Hope and change in 2012
Trust but verify
The Glass-Steagall Act (GSA) of 1933 was one of the key legislative attempts to stabilize the U.S. financial system in the wake of the Great Depression. It created a banking system that separated the more risky ventures of investment banking from commercial banks. Because this approach was too restrictive for banks to be competitive, GSA was repealed in 1999 by the Gramm-Leach-Bliley Act, (aka “Financial Modernization Act”).
Under the 1999 law signed by Bill Clinton banking institutions were allowed to provide a broader range of services, including underwriting. Citigroup, Bank of America and J.P Morgan Chase have been cited as major benefactors of the 1999 law. They owned a vast network of bank branches, bought and sold stocks and managed corporate mergers. While the 1999 law made American banks more competitive internationally, it left unanswered the fundamental question of how to balance risk with the need to compete. One of the few U.S. Senators to oppose the bill that passed by a margin of 90-8 was North Dakota Republican Byron Dorgan. A New York Times article (Leonhard, 9-9-08) quotes Dorgan as saying, “I think we will look back in 10 years’ time and say we should not have done this, but we did because we forgot the lessons of the past…and that which is true in the 1930s is true in 2010.”

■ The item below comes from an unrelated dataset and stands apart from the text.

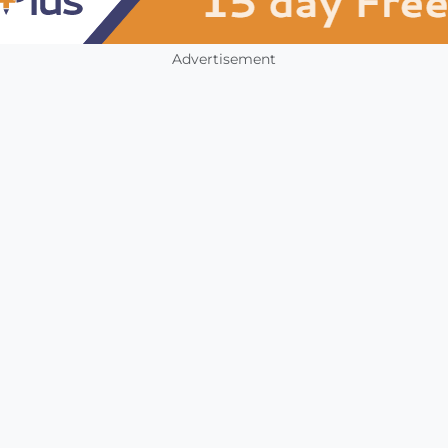
Advertisement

As if the 1999 law were not enough. There had to be more deregulation, and this one signed by lame duck President Bill Clinton in December 2000 was the mother of all deregulation, the “Commodity Futures Modernization Act”. This was passed in the name of updating laws to match the competitive genius of U.S. financial captains. It paved the way for the growth of the financial derivatives market by restricting regulation of over-the-counter derivatives like credit default swaps. The measure was supposed to resolve a jurisdictional dispute between the Securities Exchange Commission (SEC) and the Commodities Futures Trading Commission (CFTC) and allow more trading of stocks in the same commodities fashion as they were being traded in European markets. Some analysts find this law also opened the door for banks to be more aggressive in mortgage investments
We should not forget that the root causes of our current financial crisis is more than a question of poor management and outdated government policies, including over-taxing and deficit spending. We must also address a question at the very heart of our capitalist system. How can we do a better job to create a climate that rewards altruism and punishes, rather than praises, greed? While the answer comes partly in a better system of regulation, it is very much a question of culture and how Americans view the meaning of freedom. The breadth of issues, cultural and religious values that underpin cultural values cannot be covered adequately in this brief column. In the narrow topic of regulation, we know we need to find policy makers, managers and administrative staffers who understand how to balance the need for regulation with freedom to make mistakes. Too often we find bureaucrats who have too much power through their office to restrict freedom in the name of protecting the public.
It seems American policy makers have yet to discover a good recipe either for regulation or to control the regulators. The problem with regulatory policy is that its effects are not felt until sometime after implemented. As for the regulators, we have little control over them, which is another problem when you have too many regulations.
How can Americans know if re-regulation or de-regulation is effective? Perhaps it all comes down to a matter of trust in the people we elect to office. I say, trust, but verify. Whomever we elect, needs to be monitored to make sure they do as they promised, and to see if the regulations and laws they pass, are effective and implemented appropriately. It is not only our job to be informed and to take part in the nomination and election process. We also need to communicate our concerns regarding performance of the regulators. Legislative oversight, administrative audits and public reports are among the many ways elected officials have to control the regulators. This part of their job is not as glamorous as making policy, but it is equally important. This is how a functional system of checks and balances should work. How is it working for you?